BEGIN SOURCE EXTRACT
Anadith was only taken to a hospital the next day, May 17, after her mother returned to medical personnel after repeated visits just before 2 p.m. local time with her daughter in her arms as the child appeared to suffer a seizure.
The child became unresponsive, prompting medical personnel to call for emergency medical services and provide CPR aided by an automated external defibrillator, which did not recommend any defibrillation, the statement said.
Anadith was taken to a hospital after 2 p.m. and was declared dead less than an hour later at 2:50 p.m.
The child had already been seen on four occasions earlier that day by a nurse practitioner after complaining of a stomach ache, nausea and difficulty breathing, according to the statement. The nurse practitioner denied three or four requests during that time from the girl's mother for an ambulance to be called or for her child to be taken to a hospital.
At around 10:30 a.m. local time that morning, another contracted medical worker reported having brought a pile of documents from the family's property to the nurse practitioner, but the nurse declined to review the papers, the statement said. It did not expand on what the exact contents of the documents were.
END SOURCE EXTRACT
BEGIN DATA SUPPLIED
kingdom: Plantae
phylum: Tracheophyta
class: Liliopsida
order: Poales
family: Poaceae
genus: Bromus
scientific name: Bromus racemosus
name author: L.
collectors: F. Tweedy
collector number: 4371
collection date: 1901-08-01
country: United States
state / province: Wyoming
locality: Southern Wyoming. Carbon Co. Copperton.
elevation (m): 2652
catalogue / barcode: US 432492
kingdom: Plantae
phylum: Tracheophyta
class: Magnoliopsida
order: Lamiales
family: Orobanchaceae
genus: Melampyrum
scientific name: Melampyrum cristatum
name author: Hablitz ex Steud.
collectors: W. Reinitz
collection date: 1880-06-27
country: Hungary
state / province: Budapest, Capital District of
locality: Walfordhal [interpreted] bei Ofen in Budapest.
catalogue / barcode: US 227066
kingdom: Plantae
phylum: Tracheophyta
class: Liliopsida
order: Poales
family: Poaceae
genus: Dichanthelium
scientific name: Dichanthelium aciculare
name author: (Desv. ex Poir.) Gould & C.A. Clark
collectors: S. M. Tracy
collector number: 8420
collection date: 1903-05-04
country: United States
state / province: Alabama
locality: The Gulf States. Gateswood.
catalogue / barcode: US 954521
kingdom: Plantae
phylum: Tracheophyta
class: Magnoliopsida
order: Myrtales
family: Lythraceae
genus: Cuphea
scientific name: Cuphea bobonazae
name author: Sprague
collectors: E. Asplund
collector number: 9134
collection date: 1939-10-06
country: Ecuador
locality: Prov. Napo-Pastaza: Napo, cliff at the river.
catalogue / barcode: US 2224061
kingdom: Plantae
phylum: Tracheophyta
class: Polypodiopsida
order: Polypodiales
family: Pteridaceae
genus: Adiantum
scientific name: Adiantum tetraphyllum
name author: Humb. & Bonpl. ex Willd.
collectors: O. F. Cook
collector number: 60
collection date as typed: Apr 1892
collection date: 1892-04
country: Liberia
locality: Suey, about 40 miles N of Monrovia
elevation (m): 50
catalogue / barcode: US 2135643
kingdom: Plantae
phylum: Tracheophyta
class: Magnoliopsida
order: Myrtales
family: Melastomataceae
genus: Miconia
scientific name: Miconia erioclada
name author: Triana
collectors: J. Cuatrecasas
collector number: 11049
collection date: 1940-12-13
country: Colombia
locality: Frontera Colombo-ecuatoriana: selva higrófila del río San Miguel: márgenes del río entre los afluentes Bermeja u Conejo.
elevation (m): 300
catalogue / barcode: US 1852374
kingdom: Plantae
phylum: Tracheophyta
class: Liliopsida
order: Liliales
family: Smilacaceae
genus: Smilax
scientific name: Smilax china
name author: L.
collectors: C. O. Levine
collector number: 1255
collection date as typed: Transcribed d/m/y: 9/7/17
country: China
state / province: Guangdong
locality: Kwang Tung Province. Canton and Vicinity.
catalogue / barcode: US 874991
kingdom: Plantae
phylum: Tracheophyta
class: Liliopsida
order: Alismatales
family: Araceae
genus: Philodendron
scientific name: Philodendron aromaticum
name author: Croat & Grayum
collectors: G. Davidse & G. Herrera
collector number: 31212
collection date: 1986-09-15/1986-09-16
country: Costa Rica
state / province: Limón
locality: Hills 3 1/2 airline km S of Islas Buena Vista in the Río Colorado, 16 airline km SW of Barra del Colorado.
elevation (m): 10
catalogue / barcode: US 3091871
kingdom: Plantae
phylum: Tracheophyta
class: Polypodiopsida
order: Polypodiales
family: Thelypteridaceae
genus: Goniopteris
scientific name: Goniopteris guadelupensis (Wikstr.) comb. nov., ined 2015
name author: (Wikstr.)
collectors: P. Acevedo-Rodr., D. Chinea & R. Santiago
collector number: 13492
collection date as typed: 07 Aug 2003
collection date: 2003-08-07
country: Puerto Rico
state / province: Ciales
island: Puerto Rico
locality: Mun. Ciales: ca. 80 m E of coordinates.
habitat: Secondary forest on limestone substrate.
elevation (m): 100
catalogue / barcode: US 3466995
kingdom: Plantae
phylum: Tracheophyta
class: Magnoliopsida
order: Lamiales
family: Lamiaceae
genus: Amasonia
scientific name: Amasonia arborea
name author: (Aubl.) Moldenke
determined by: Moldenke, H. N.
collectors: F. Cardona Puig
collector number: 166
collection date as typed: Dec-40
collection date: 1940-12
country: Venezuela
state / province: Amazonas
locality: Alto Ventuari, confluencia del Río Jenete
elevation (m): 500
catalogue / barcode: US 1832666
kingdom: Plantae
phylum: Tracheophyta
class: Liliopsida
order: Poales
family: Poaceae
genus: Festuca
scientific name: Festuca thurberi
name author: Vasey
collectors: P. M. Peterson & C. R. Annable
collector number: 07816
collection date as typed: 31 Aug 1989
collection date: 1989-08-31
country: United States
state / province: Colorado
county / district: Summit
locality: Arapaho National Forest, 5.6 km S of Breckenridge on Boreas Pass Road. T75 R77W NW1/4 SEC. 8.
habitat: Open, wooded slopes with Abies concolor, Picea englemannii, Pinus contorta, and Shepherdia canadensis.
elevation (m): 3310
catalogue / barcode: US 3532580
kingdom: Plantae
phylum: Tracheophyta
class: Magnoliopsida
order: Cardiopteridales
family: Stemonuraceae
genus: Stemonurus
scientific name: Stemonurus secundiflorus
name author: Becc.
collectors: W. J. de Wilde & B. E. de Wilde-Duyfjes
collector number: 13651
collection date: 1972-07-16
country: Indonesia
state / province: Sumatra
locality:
END DATA SUPPLIED
#### EXERCISE INSTRUCTIONS:
Extend the excerpt about Anadith's medical care, starting right after its final sentence. The data shown here is separate material with no connection to the excerpt.

#### WRITTEN ANSWER:
Personnel were unaware of chronic conditions
As of Thursday, the professional responsibility office's review found that "none of the CBP contracted medical personnel or U.S. Border Patrol personnel at Harlingen Station who interacted with the girl, or her mother, acknowledged being aware she suffered from sickle cell anemia or had a history of congenital heart disease," despite that information being provided.
The statement noted that a closed-circuit television recording system at Harlingen Station was not functioning during the time Anadith and her family were in custody and it said only three medical encounters were formally documented. As a result, it said Thursday's update was based largely on interviews with Border Patrol agents and contracted medical personnel who interacted with the family.
An 'unacceptable tragedy'
Anadith's family has called for justice following the 8-year-old's death.
“Anadith’s parents came to this country seeking what most of us want for our children — safety, opportunity, and the chance at a better future, but instead, they were met with tragedy,” Karla Marisol Vargas, a senior attorney with the Beyond Borders Program at the Texas Civil Rights Project, said in a statement Friday afternoon. The organization is representing the girl’s family.
“To add to their suffering and righteous anger, through this statement, the U.S. government is trying to divert responsibility for this little girl’s death away from their own deadly neglect,” Vargas said in the statement.
The organization said it is seeking an independent autopsy for Anadith to determine her cause of death.
The statement also said that Anadith’s mother “told every official she came into contact with” about her daughter’s medical history, including sharing medical documents with CBP and medical staff.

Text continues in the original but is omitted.